His words trail off, a chuckle fought back down by hiding his face behind the can again and beginning to work the rest of the damn drink down.

One corner of Carver's mouth curves up at Zachery's assessment of the life he's lived, seemingly of its own volition; something about that little twist of a smile makes him look younger. Also more than a little wolfish, though that's tempered by a hint of amusement.

When Zachery is done talking, Carver lets out a single low chuckle. "Yeah," he says softly. "Yeah…" he repeats, taking another swig of his own. "It's been a ride… but I'm sure you've got better things to do than listen to an old man tell war stories."
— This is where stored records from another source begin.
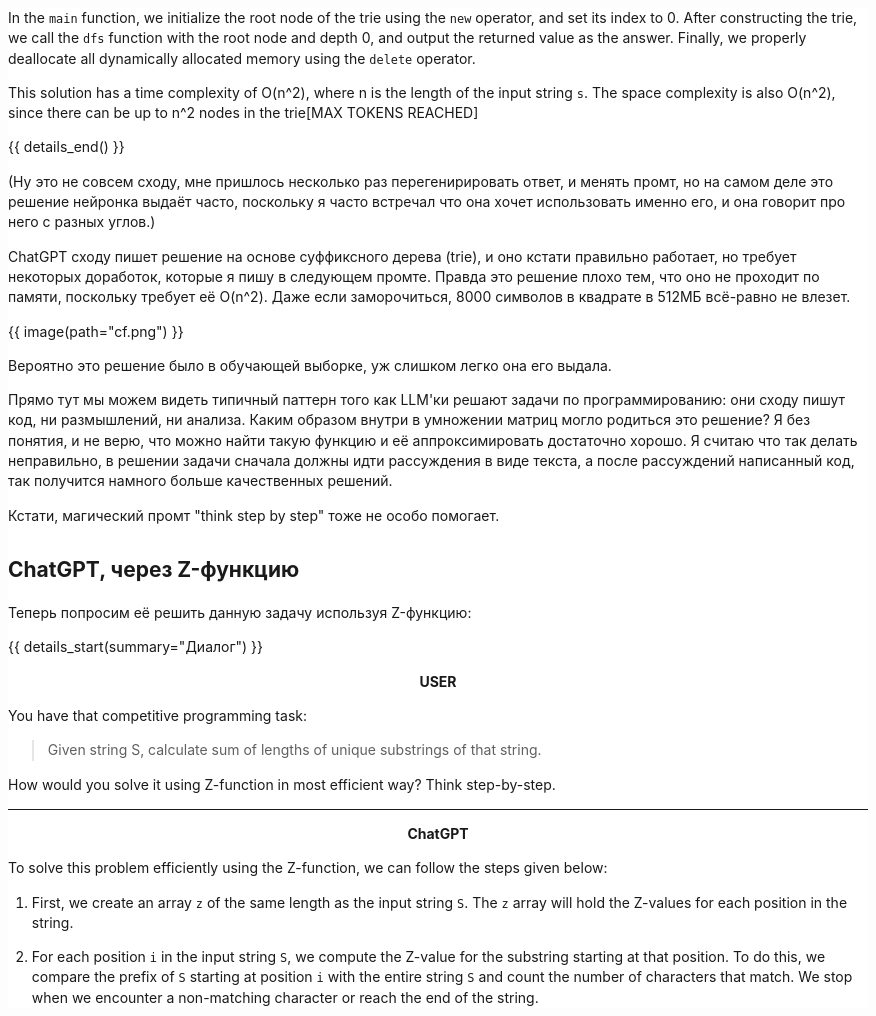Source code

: In the `main` function, we initialize the root node of the trie using the `new` operator, and set its index to 0. After constructing the trie, we call the `dfs` function with the root node and depth 0, and output the returned value as the answer. Finally, we properly deallocate all dynamically allocated memory using the `delete` operator.

This solution has a time complexity of O(n^2), where n is the length of the input string `s`. The space complexity is also O(n^2), since there can be up to n^2 nodes in the trie[MAX TOKENS REACHED]

{{ details_end() }}

(Ну это не совсем сходу, мне пришлось несколько раз перегенирировать ответ, и менять промт, но на самом деле это решение нейронка выдаёт часто, поскольку я часто встречал что она хочет использовать именно его, и она говорит про него с разных углов.)

ChatGPT сходу пишет решение на основе суффиксного дерева (trie), и оно кстати правильно работает, но требует некоторых доработок, которые я пишу в следующем промте. Правда это решение плохо тем, что оно не проходит по памяти, поскольку требует её O(n^2). Даже если заморочиться, 8000 символов в квадрате в 512МБ всё-равно не влезет.

{{ image(path="cf.png") }}

Вероятно это решение было в обучающей выборке, уж слишком легко она его выдала.

Прямо тут мы можем видеть типичный паттерн того как LLM'ки решают задачи по программированию: они сходу пишут код, ни размышлений, ни анализа. Каким образом внутри в умножении матриц могло родиться это решение? Я без понятия, и не верю, что можно найти такую функцию и её аппроксимировать достаточно хорошо. Я считаю что так делать неправильно, в решении задачи сначала должны идти рассуждения в виде текста, а после рассуждений написанный код, так получится намного больше качественных решений.

Кстати, магический промт "think step by step" тоже не особо помогает.

## ChatGPT, через Z-функцию

Теперь попросим её решить данную задачу используя Z-функцию:

{{ details_start(summary="Диалог") }}

**<center>USER</center>**

You have that competitive programming task:

> Given string S, calculate sum of lengths of unique substrings of that string.

How would you solve it using Z-function in most efficient way? Think step-by-step.

---

**<center>ChatGPT</center>**

To solve this problem efficiently using the Z-function, we can follow the steps given below:

1. First, we create an array `z` of the same length as the input string `S`. The `z` array will hold the Z-values for each position in the string.

2. For each position `i` in the input string `S`, we compute the Z-value for the substring starting at that position. To do this, we compare the prefix of `S` starting at position `i` with the entire string `S` and count the number of characters that match. We stop when we encounter a non-matching character or reach the end of the string.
"I do," Zachery grins, wiggling the near empty can and staring down the top as if looking into it will make it magicall be fuller. "But better isn't always more fun, is it."

Although. In this case, it might be close. But there's only so much time he can spend down in his basement without feeling like he might start to sympathise with what could ostensibly be the enemy. Besides, the purpose of this visit was not, strictly, enemy-related.

He places a hand down beside him, and pushes himself back to his feet. Back straight, chin up. "Tomorrow, noon — ish, will you be here? I know someone who might be able to help you trade a favour or two for some floorboards. I might even be able to lend a hand if you need it."

Allies are, in their own way, much more valuable right now.

Carver nods, finishing off the last dregs of his own beer and coming to his feet to follow Zachery to the door. "I'll be here," he rasps. He doesn't ask questions; either the favors will be ones he's willing to do, or they won't, but that's something he's willing to wait to find out tomorrow. Today is for ripping out the rest of the bad floor and cleaning up the area.

It's always been Carver's approach to take things one step at a time.